Setelah itu, kami melakukannya lagi. Kali ini Troop sudah mulai kehabisan tenaga sepertinya. Tapi saya belum. Sampai-sampai si janda tua yang sedang tidur di kamarnya yang berada di lantai satu rumah itu meneriaki kami.
“Jalang! Kecilkan suara hasratmu! Ada nenek-nenek kesepian di rumah ini!” Katanya.
Tapi saya tak peduli karena tak ada peraturan di rumah itu yang mengatakan bahwa saya harus tenang dan tak boleh berisik saat bersenggama.
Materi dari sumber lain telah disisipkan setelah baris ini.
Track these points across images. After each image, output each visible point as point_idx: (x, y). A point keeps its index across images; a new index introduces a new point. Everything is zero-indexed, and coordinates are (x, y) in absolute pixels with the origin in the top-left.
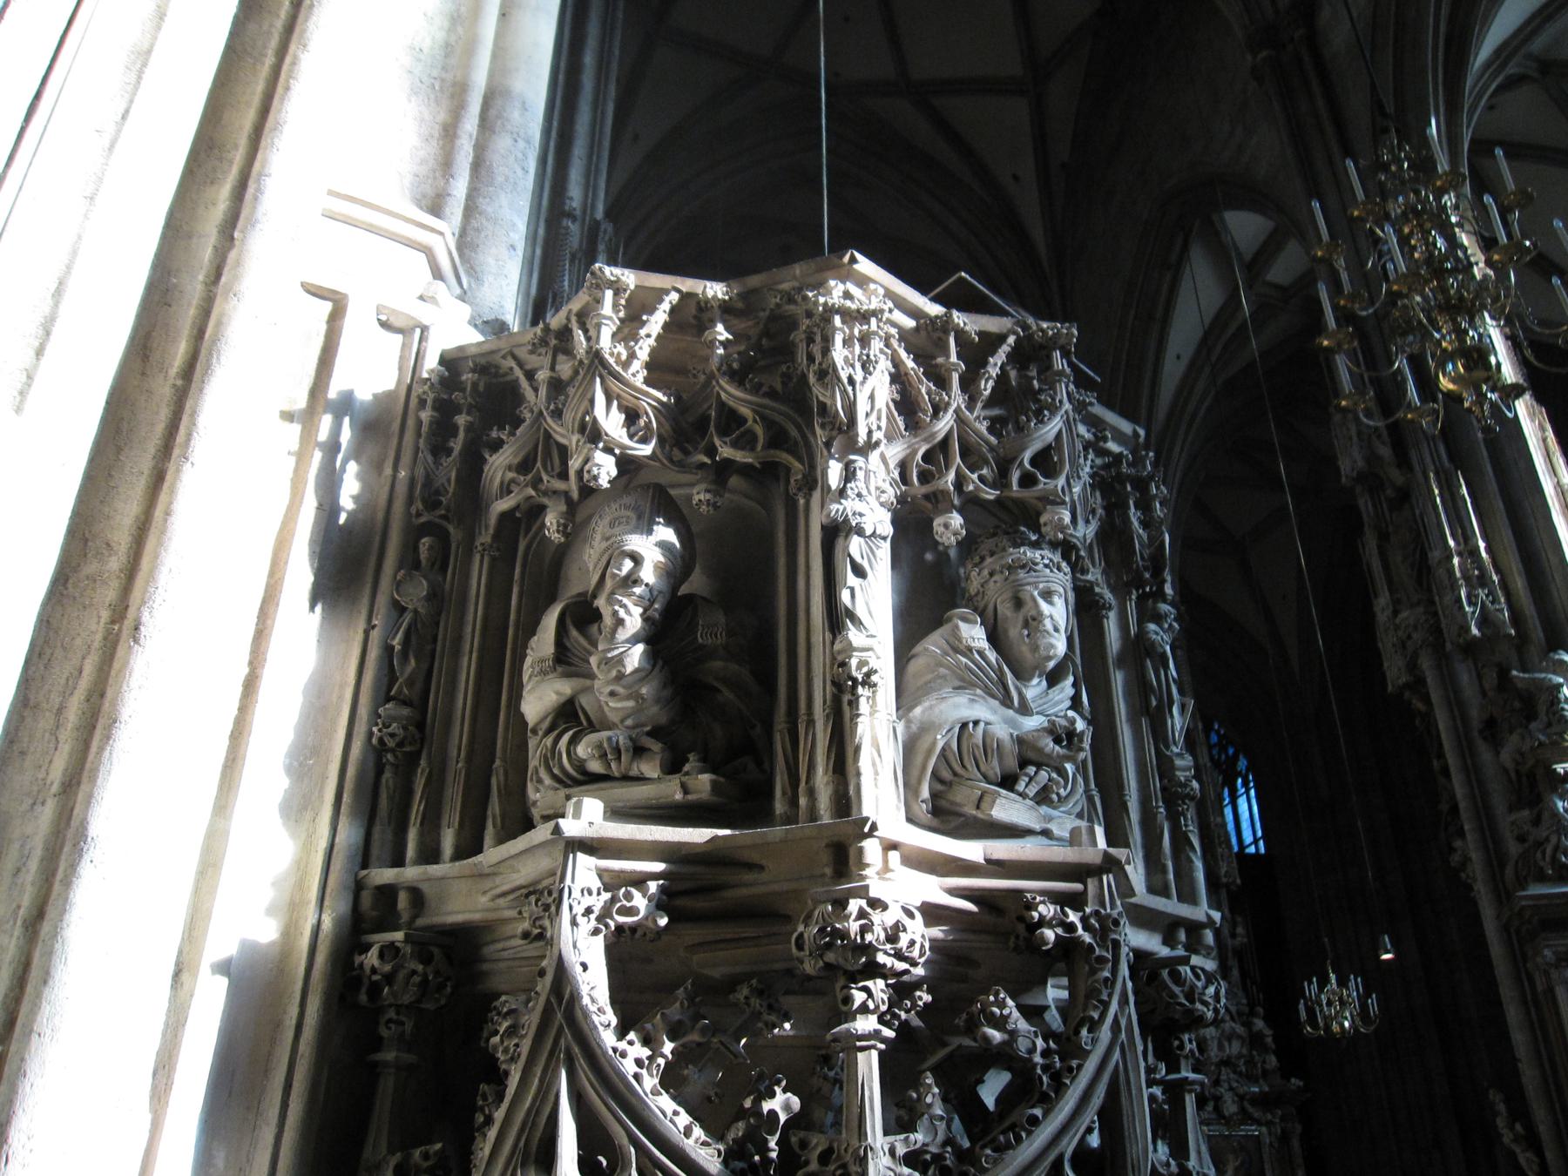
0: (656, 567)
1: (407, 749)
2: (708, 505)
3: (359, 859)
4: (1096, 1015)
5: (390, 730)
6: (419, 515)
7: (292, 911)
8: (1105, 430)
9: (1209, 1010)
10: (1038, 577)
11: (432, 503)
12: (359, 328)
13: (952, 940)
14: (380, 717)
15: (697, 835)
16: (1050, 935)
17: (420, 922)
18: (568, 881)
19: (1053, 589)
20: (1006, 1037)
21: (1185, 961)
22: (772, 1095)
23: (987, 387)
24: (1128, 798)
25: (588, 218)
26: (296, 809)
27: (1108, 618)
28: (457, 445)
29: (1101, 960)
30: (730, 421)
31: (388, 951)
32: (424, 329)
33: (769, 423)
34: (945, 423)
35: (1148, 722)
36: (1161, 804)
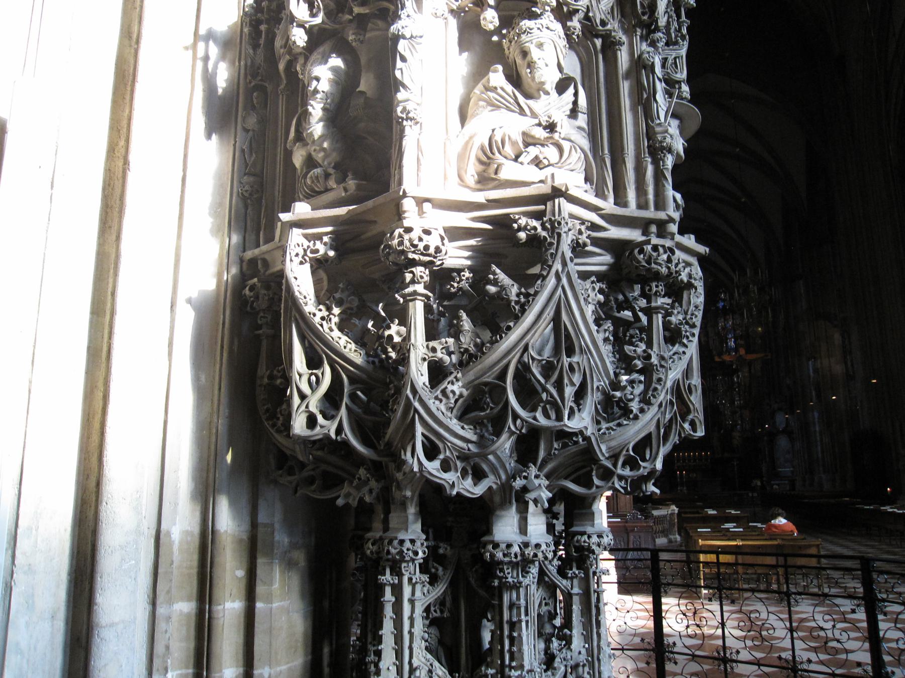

Troop benar-benar kehabisan tenaga dan saya akan kembali melukis. Tak ada percakapan yang kami lakukan hingga akhirnya saya bisa menyelesaikan lukisan itu. Hari sudah hampir pagi. Dan ini adalah hari Minggu.
Saya akan kembali pada kebosanan yang rutin itu. Dan seperti biasanya juga, saya akan menyelesaikan tugas saya. Saya harus membuat kebahagiaan ini tidak siapa pun memilikinya. Saya siapkan pisau daging, beberapa trashbag besar, dan alat-alat kebersihan. Troop malang itu harus saya habisi sebelum pagi datang. Merepotkan! Saya harus berjalan-jalan di tengah kota bersama tubuhnya.

Saya harus memisahkan bagian-bagian tubuhnya di beberapa tempat. Yang paling menyenangkan adalah ketika harus menenggelamkan kepala itu di sungai Thames yang tenang. Juga ketika memberikan anjing-anjing di Hyde Park potongan jari-jari nakal manusia. Sementara bagian alat kelamin saya koleksi di dalam toples dengan cairan berpengawet. Saya tempatkan di lemari agar dapat dipandang di kala harus mengingat hal-hal yang tak pernah ada di ingatan. Kadang saya buka lebar-lebar lemari itu hanya sekedar menciumi aroma air pengawet agar muncul semacam rangsangan di kepala. Mungkin bau anyir dan busuk kadang tercium di rumah itu.

Sebagaimana orang kesepian di kota ini, si janda tua itu mungkin tidak peduli dengan semua yang sepertinya diketahuinya. Ssstt! Di peraturan rumah janda itu tidak ada pelarangan pembunuhan. Yang penting, bayaran bulanan lancar, dan peraturan yang dia buat tidak dilanggar.
Nah! Minggu depan, mungkin nama saya berganti Caldwell, Hardwin, Grissham, atau nama Anda. Sekarang bayangkan oleh Anda, saya sedang tersenyum tanpa bahagia.